Distribuição de imagens, figuras retóricas do medo, táticas de sedução transacadêmica. Tudo pode e tudo pode dar errado. A poesia é risco, é apenas um cisco. A menina cansa.
Infelizmente a poesia pop de hoje em dia é praticamente uma poesia para adolescentes. Nada contra adolescentes, muito pelo contrário. Aliás, a literatura de ficção adulta também tem sido escrita para adolescentes. Sally Rooney por exemplo, cruzes.
A literatura sempre recolheu restos do presente, sempre se colocou sobre a linha de continuação do fim do mundo, por essas e outras a poesia não deve se espantar com a falta de futuro. Nem abdicar da intuição de que algo extraordinariamente bom ainda possa nos acontecer.
A poesia pode ser intuitiva, epidérmica ou empírica e pode também navegar apenas naquilo que a pessoa aprendeu nos livros. Nada garante que uma seja superior à outra.

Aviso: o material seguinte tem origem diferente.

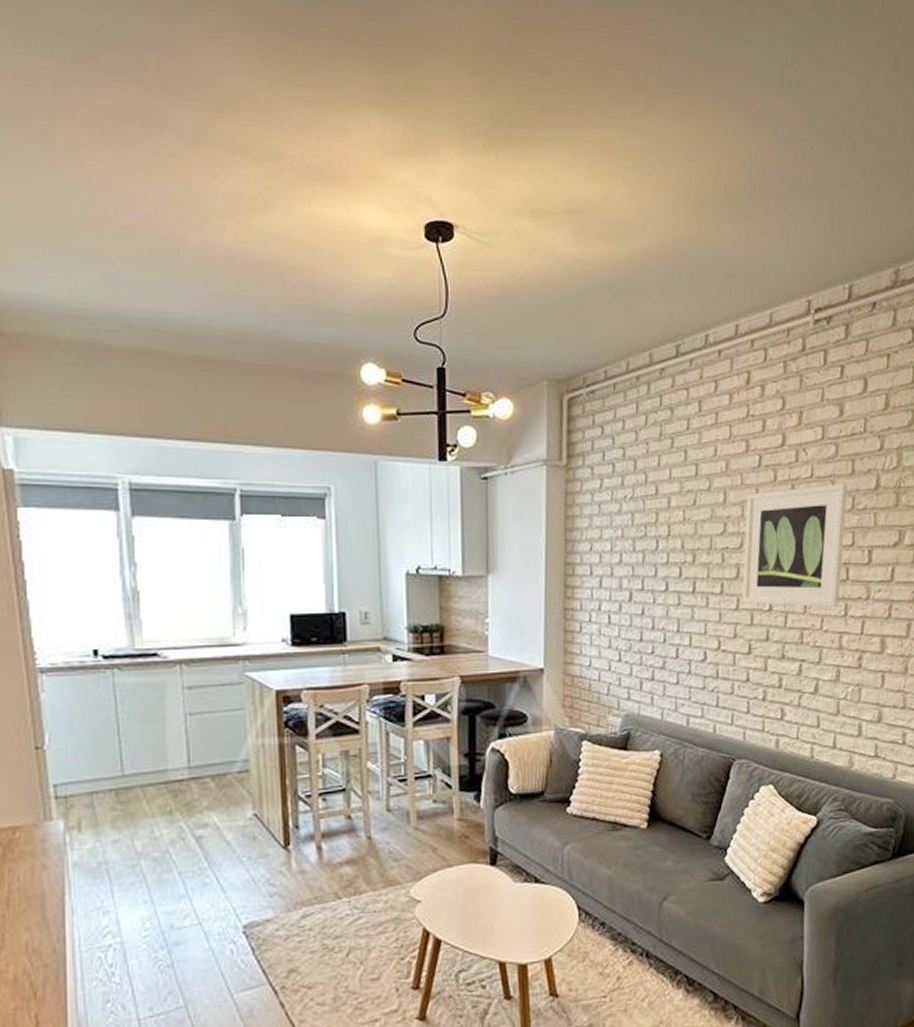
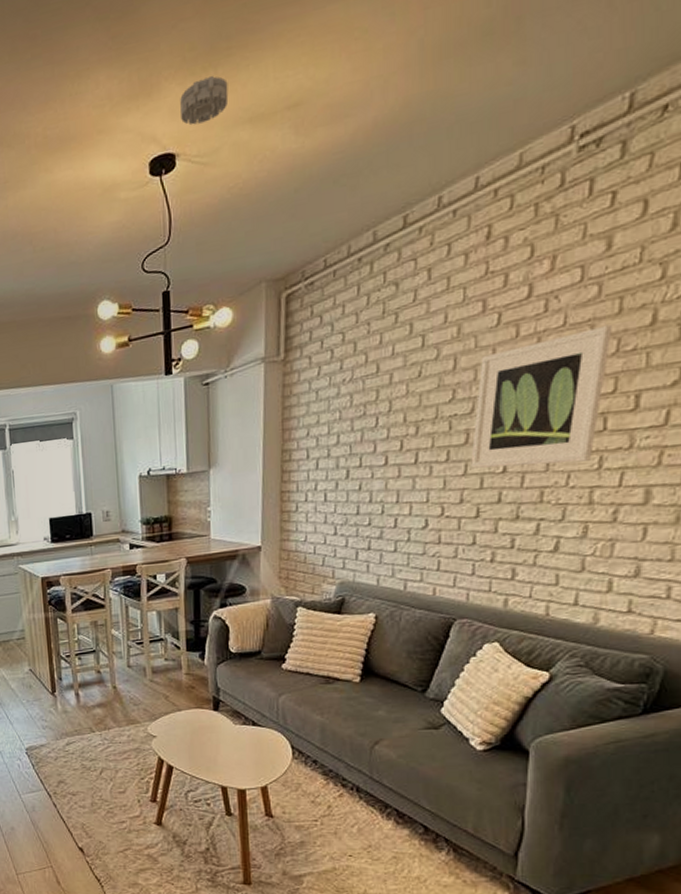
smoke detector: none [459,156,510,202] -> present [180,75,229,126]

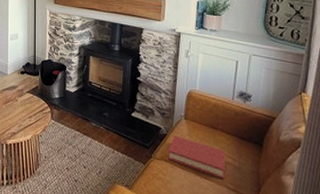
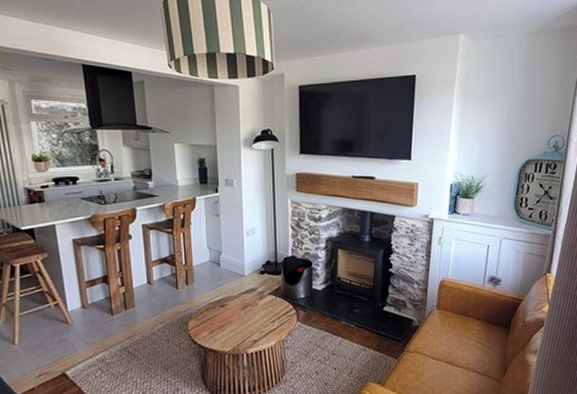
hardback book: present [168,135,227,179] -> none [420,326,477,365]

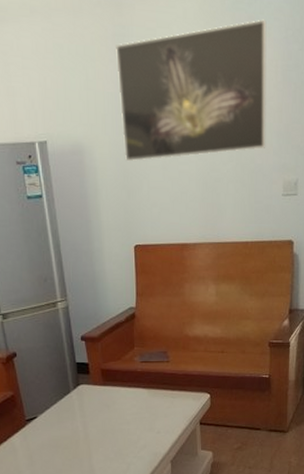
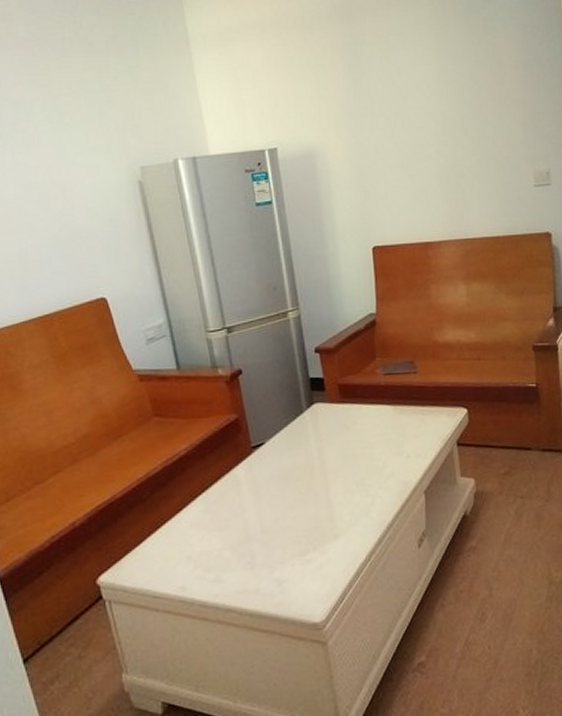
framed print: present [114,19,267,161] -> none [346,19,512,162]

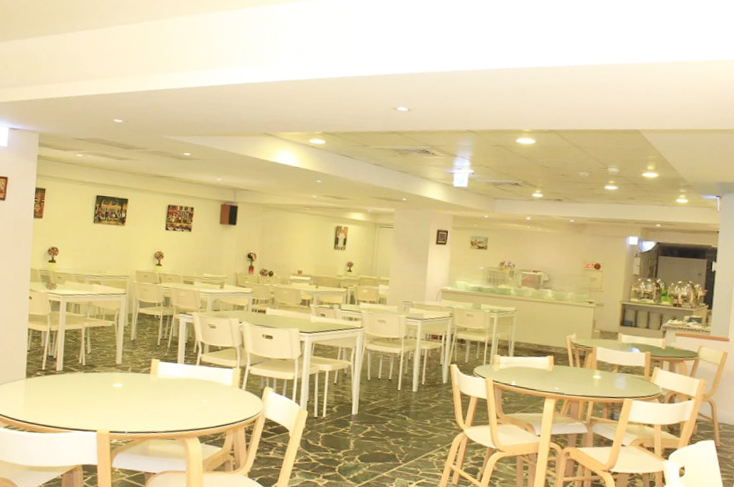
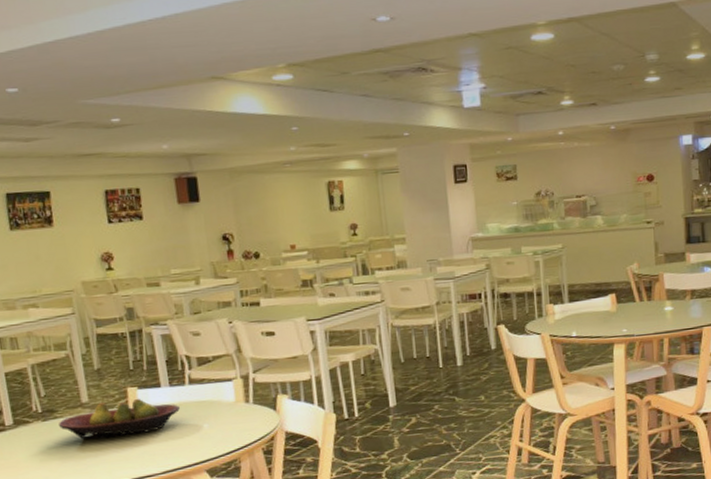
fruit bowl: none [95,366,189,397] -> present [59,398,181,440]

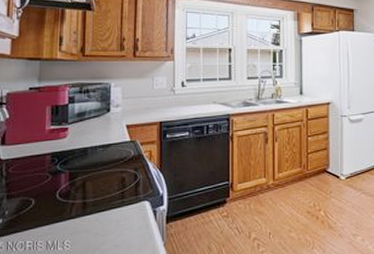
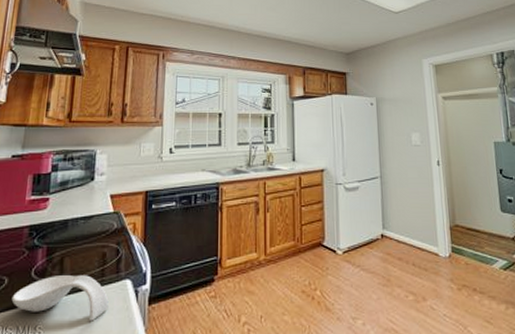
spoon rest: none [39,197,130,237] -> present [11,275,109,321]

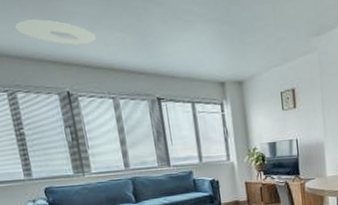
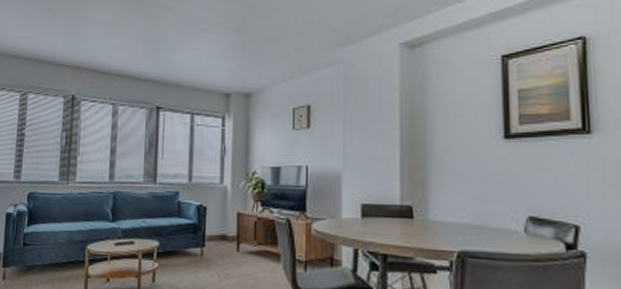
ceiling light: present [15,19,97,45] -> none [43,26,111,50]

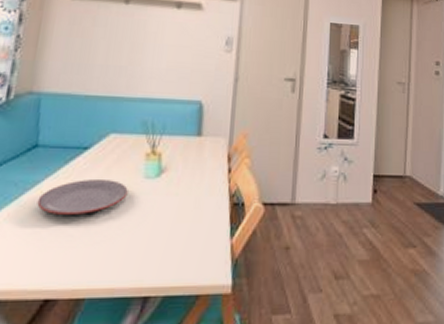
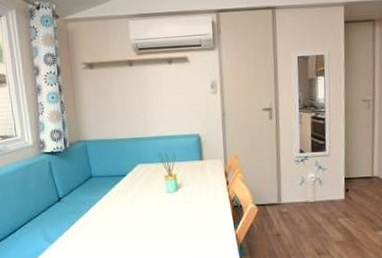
plate: present [37,180,128,214] -> none [100,196,157,220]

Para mim a poesia é mesmo lírica, pois escrita numa língua que oscila entre a ode e a elegia. A ode é a mãe da lírica, dizem. Anotem aí então: a natureza fundamental da ode é a de ser um elogio, mas um elogio radical. E elogio é uma espécie de homenagem. A ode pode ser pensada como a forma gloriosa do elogio, sua forma cintilante, delirante, desmesurada. Mas a elegia também é uma loucura pois é como falar com os mortos. Por isso Verlaine dizia que chovia sobre o seu coração e Baudelaire fala em colocar o coração a nu. Gosto dos poetas que sabem usar o coração, seco ou molhado.
As piores pessoas que conheci até hoje são poetas. As melhores também. Os poetas brigam muito.